Educator Developer Blog

8 MIN READ

Running Phi-4 Locally with Microsoft Foundry Local: A Step-by-Step Guide

Brass Contributor

Nov 06, 2025

A hands-on tutorial to get Microsoft's powerful small language model running on your machine in minutes

In our previous post, we explored how Phi-4 represents a new frontier in AI efficiency that delivers performance comparable to models 5x its size while being small enough to run on your laptop. Today, we're taking the next step: getting Phi-4 up and running locally on your machine using Microsoft Foundry Local.

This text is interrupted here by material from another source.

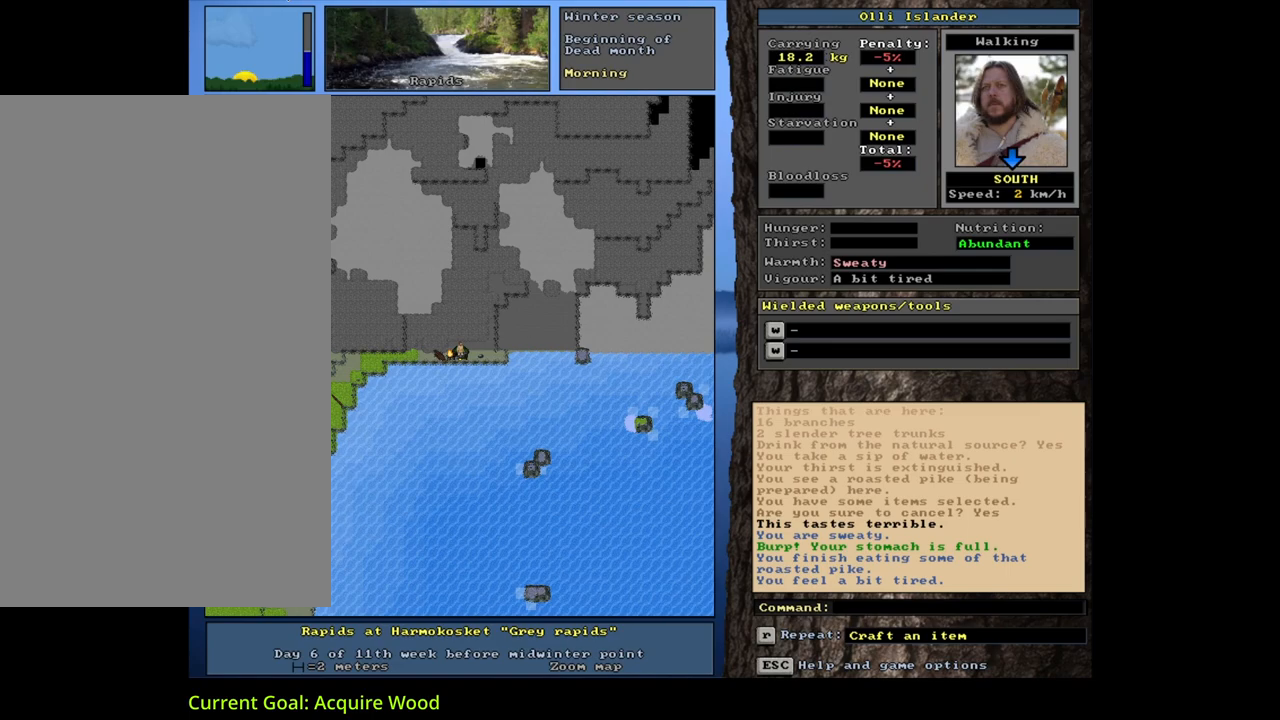
{"keys": ["shift_l"], "mouse": [], "events": [[217, "d", "down"], [350, "d", "up"], [467, "shift_l", "down"]]}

Whether you're a developer building AI-powered applications, an educator exploring AI capabilities, or simply curious about running state-of-the-art models without relying on cloud APIs, this guide will walk you through the entire process. Microsoft Foundry Local brings the power of Azure AI Foundry to your local device without requiring an Azure subscription, making local AI development more accessible than ever.

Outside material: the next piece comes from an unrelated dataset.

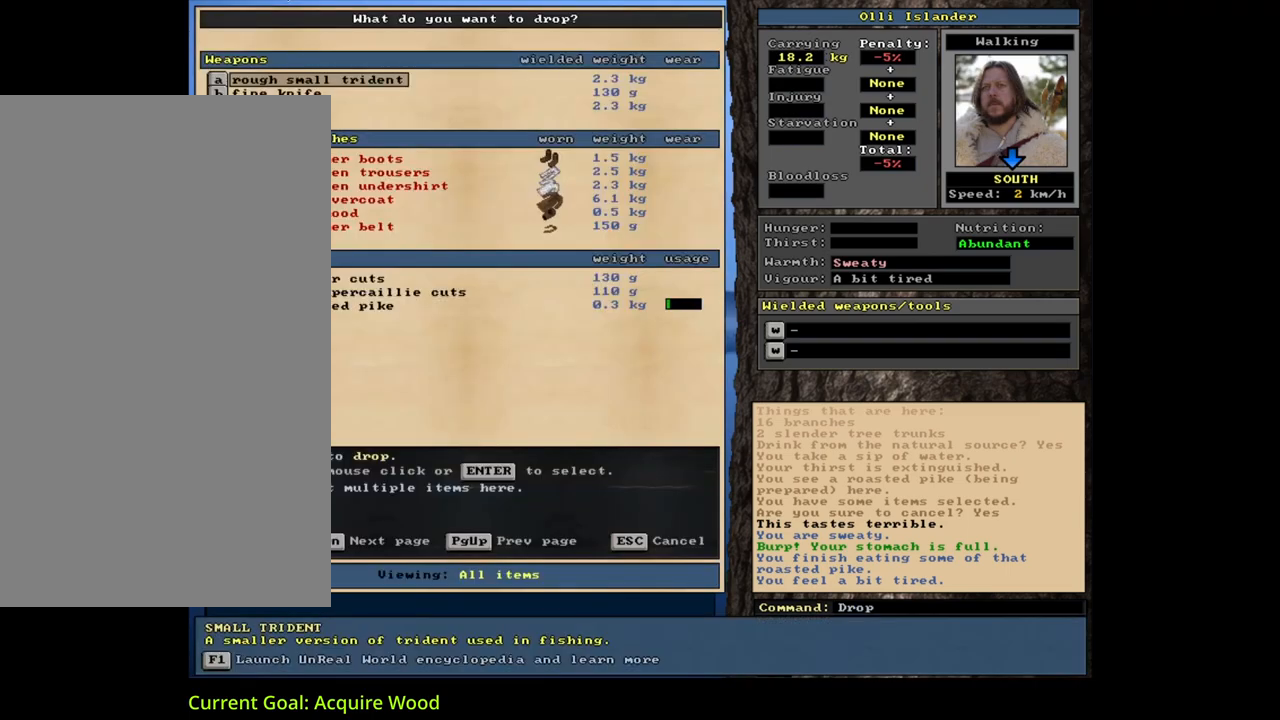
{"keys": [], "mouse": [], "events": [[50, "equals", "down"], [167, "equals", "up"], [183, "shift_l", "up"]]}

So why do you want to run Phi-4 Locally?

Before we dive into the setup, let's quickly recap why running models locally matters:

Privacy and Control: Your data never leaves your machine. This is crucial for sensitive applications in healthcare, finance, or education where data privacy is paramount.

Cost Efficiency: No API costs, no rate limits. Once you have the model downloaded, inference is completely free.

Speed and Reliability: No network latency or dependency on external services. Your AI applications work even when you're offline.

Learning and Experimentation: Full control over model parameters, prompts, and fine-tuning opportunities without restrictions.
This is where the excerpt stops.